A federal judge has ruled that GOP presidential hopeful Donald Trump must disclose how much money he made from Trump University as part of a racketeering lawsuit that claims Trump defrauded students out of millions of dollars.
U.S. District Judge Gonzalo Curiel on Tuesday ruled that Trump's financial transactions involving Trump University are relevant and must be disclosed, Courthouse News Service reported.
Plaintiff Art Cohen claims that Trump "devised and executed a scheme to make tens of millions of dollars" by misrepresenting that Trump University was an actual university taught by a faculty of professors at least partly selected by Trump himself.
The next Apprentice
According to the suit, Trump University promised big things, claiming to be "the 'next best thing' to being Donald Trump's next Apprentice." Indeed, the company's website promised that students could "become the next real estate mogul," "become your own success story," or "learn wealth strategies."
But the plaintiffs say it didn't take long before they realized that "[t]he primary lesson Trump University teaches its students is how to spend more money buying more Trump seminars.
Cohen says that he paid more than $36,000 before deciding the claims were false. Cohen said Trump does not teach students his real estate investing secrets, contribute in any meaningful way to the curriculum, or handpick the instructors.
Trump's lawyers had challenged the demand that they produce records of Trump's profits from the school but Judge Curiel said the evidence is relevant and discoverable.
Curiel agreed with Cohen's argument that evidence that Trump profited from the university is relevant to show motive and bias.
New York Attorney General Eric Schneiderman successfully sued Trump in 2014, charging he was personally liable for running Trump University without a license. Schneiderman accused Trump of fraud, claiming he had defrauded students of $40 million.

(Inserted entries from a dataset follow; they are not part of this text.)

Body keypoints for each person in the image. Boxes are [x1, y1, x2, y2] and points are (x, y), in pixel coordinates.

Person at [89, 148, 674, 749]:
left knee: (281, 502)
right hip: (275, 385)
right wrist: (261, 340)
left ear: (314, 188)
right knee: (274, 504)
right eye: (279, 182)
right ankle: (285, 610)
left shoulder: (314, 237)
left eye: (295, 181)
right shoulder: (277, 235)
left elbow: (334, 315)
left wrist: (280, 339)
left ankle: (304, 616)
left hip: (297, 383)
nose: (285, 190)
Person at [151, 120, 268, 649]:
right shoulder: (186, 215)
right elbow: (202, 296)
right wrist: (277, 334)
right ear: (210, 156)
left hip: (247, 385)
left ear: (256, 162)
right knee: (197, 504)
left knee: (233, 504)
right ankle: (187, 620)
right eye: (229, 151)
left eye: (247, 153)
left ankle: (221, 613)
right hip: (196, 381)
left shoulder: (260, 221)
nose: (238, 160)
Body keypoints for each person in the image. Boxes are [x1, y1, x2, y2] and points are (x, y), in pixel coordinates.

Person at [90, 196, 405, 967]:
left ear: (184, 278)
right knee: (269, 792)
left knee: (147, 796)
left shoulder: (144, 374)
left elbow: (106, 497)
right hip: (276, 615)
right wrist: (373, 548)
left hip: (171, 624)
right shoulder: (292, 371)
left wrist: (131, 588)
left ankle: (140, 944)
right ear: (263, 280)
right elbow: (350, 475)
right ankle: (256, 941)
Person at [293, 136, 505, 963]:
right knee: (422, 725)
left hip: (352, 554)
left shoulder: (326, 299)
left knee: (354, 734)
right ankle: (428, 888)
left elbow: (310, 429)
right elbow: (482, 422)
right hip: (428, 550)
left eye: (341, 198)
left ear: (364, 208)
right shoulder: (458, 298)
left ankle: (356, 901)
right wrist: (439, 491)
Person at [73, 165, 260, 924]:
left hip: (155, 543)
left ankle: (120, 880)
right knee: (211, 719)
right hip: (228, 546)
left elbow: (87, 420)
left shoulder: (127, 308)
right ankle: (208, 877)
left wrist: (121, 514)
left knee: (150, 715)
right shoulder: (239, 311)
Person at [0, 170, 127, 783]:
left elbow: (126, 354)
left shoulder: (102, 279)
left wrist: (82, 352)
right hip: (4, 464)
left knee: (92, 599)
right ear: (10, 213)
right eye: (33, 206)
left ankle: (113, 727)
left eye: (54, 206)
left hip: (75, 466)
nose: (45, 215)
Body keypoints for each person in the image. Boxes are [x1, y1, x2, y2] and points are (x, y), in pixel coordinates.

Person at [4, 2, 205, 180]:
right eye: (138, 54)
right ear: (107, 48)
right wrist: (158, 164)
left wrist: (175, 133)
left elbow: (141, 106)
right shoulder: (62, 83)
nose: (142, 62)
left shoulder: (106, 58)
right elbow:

Trump announced recently that he was seeking the GOP nomination for president, taking the opportunity to say that Mexican immigrants are criminals, rapists and drug dealers, setting off something of a crisis in the Republican Party, which has been trying to figure out how to appeal to Hispanic voters.
Univision cut ties with Trump after the remarks and Trump responded with a $500 million lawsuit, saying the action was illegal. NBC Universal and Macy's have also canceled their business dealings with the hotel mogul and financier, whose poll numbers have been rising in lockstep with the controversy.